Content starts

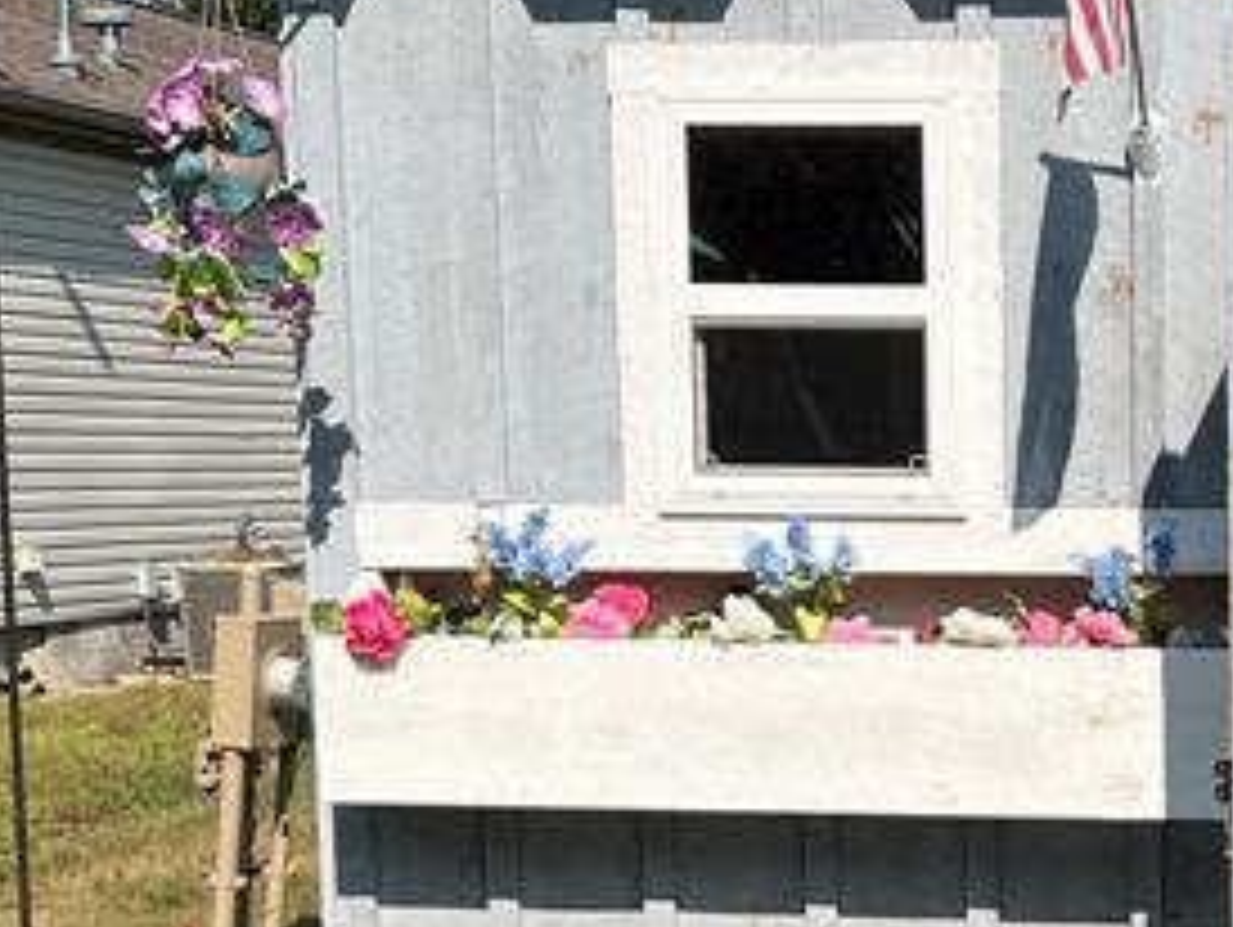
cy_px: 950
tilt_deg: -8.7
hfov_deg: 19.5
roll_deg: +0.6
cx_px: 1282
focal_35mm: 97
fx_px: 3458
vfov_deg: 15.0
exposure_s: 1/5319
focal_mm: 5.7
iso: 50
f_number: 1.5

Content ends

- **ABOUT THIS EXERCISE**:
Every record gets retyped exactly; no picture goes into the copy.

- **YOUR SOLUTION**:
cy_px: 950
tilt_deg: -8.7
hfov_deg: 19.5
roll_deg: +0.6
cx_px: 1282
focal_35mm: 97
fx_px: 3458
vfov_deg: 15.0
exposure_s: 1/5319
focal_mm: 5.7
iso: 50
f_number: 1.5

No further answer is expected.